← All Stories

What Remains

hatspinachdog

The hat hung on the hook by the door—a fedora, absurd and theatrical, the kind of hat men buy when they're trying to become someone else. Elena had hated it from the moment Richard brought it home three years ago. He'd worn it to dinner that night, tilting it at what he thought was a rakish angle, and she'd smiled through the tightening in her chest. That smile had become a reflex.

Tonight, she stood at the kitchen island, chopping spinach with aggressive precision. The knife's rhythm against the cutting board was the only sound in the apartment.
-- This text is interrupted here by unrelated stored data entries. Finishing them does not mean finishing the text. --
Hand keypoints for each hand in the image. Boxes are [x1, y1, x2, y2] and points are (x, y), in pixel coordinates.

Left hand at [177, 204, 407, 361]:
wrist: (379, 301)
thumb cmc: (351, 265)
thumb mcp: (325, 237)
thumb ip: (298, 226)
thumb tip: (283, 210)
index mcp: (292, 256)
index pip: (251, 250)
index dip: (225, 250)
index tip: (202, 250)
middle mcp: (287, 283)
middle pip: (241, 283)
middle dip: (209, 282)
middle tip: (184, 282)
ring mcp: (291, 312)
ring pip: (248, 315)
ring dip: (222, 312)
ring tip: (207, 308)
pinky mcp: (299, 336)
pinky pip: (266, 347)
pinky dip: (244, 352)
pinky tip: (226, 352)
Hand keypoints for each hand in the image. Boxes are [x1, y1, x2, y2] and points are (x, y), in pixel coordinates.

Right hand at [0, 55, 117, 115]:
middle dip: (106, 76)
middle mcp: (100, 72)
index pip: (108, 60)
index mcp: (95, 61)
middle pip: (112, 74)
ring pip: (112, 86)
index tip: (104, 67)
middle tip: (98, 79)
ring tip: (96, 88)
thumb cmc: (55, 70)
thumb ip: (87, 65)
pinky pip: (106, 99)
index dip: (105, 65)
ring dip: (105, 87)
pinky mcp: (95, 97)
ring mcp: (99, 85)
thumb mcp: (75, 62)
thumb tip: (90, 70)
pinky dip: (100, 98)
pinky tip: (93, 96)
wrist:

Richard was working late again, or maybe he wasn't. She'd stopped asking.

Barnaby, their elderly golden retriever, pressed his warm side against her leg. His snout was greying now, just like Richard's temples. Barnaby had been her wedding gift to Richard—a symbol of the life they'd build together. Now he was the only thing that still felt like theirs.

The spinach wilted in the pan, surrendering without protest. She watched it turn dark, thinking about how Richard used to make fun of her 'rabbit food' until his doctor prescribed statins. Now he pretended to enjoy it, the same way he pretended to enjoy her friends, her career ambitions, her.

She turned off the burner. The spinach sat there, congealing. She wasn't hungry anymore.

Barnaby whined, nudging her hand with his wet nose. His brown eyes held that particular canine wisdom—the kind that absorbed everything, judged nothing. He'd witnessed the shouting matches, the silent treatments, the nights Richard slept on the couch. He'd been there when she stopped wearing her wedding ring to work.

Elena looked at the hat again. Tomorrow, she would pack her things. But tonight, she took Richard's fedora from the hook, put it on Barnaby's head, and laughed for the first time in months. The dog shook his head, and the hat tumbled to the floor.